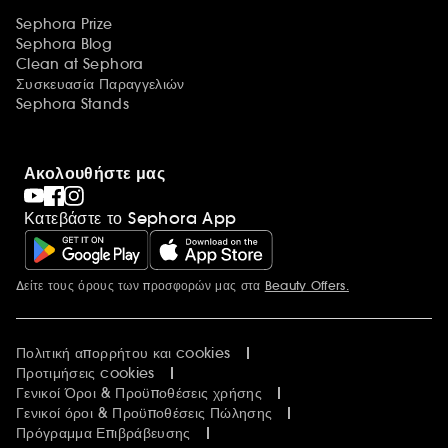
Sephora Prize
Sephora Blog
Clean at Sephora
Συσκευασία Παραγγελιών
Sephora Stands
Ακολουθήστε μας
Κατεβάστε το Sephora App
Δείτε τους όρους των προσφορών μας στα
Beauty Offers.
Περισσότερες πληροφορίες
Πολιτική απορρήτου και cookies
Προτιμήσεις cookies
Γενικοί Όροι & Προϋποθέσεις χρήσης
Γενικοί όροι & Προϋποθέσεις Πώλησης
Πρόγραμμα Επιβράβευσης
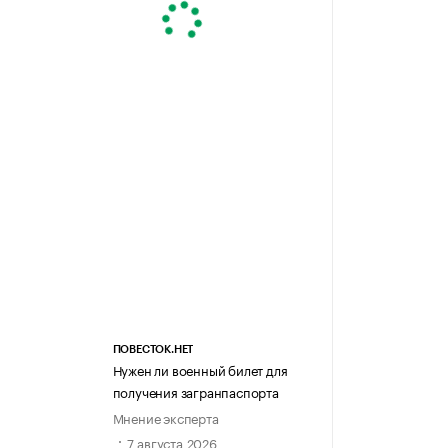
ПОВЕСТОК.НЕТ
Нужен ли военный билет для
получения загранпаспорта
Мнение эксперта
7 августа 2026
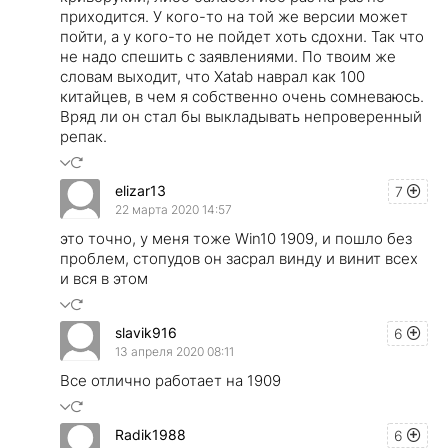
приходится. У кого-то на той же версии может
пойти, а у кого-то не пойдет хоть сдохни. Так что
не надо спешить с заявлениями. По твоим же
словам выходит, что Xatab наврал как 100
китайцев, в чем я собственно очень сомневаюсь.
Вряд ли он стал бы выкладывать непроверенный
репак.
elizar13
7
22 марта 2020 14:57
это точно, у меня тоже Win10 1909, и пошло без
проблем, стопудов он засрал винду и винит всех
и вся в этом
slavik916
6
13 апреля 2020 08:11
Все отлично работает на 1909
Radik1988
6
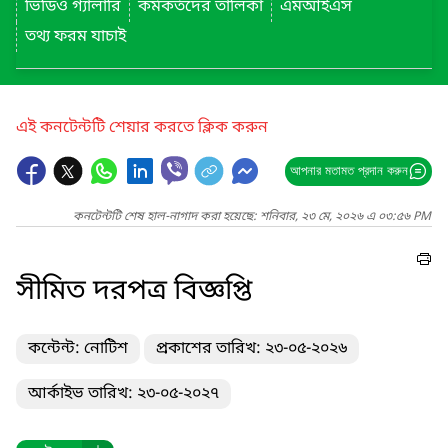
ভিডিও গ্যালারি
কর্মকর্তদের তালিকা
এমআইএস
তথ্য ফরম যাচাই
এই কনটেন্টটি শেয়ার করতে ক্লিক করুন
আপনার মতামত প্রদান করুন
কনটেন্টটি শেষ হাল-নাগাদ করা হয়েছে: শনিবার, ২৩ মে, ২০২৬ এ ০৩:৫৬ PM
সীমিত দরপত্র বিজ্ঞপ্তি
কন্টেন্ট: নোটিশ
প্রকাশের তারিখ: ২৩-০৫-২০২৬
আর্কাইভ তারিখ: ২৩-০৫-২০২৭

→ EXERCISE DIRECTIONS
Reproduce every line of the material above that has the string "cookies".

→ RESULT BELOW
Πολιτική απορρήτου και cookies
Προτιμήσεις cookies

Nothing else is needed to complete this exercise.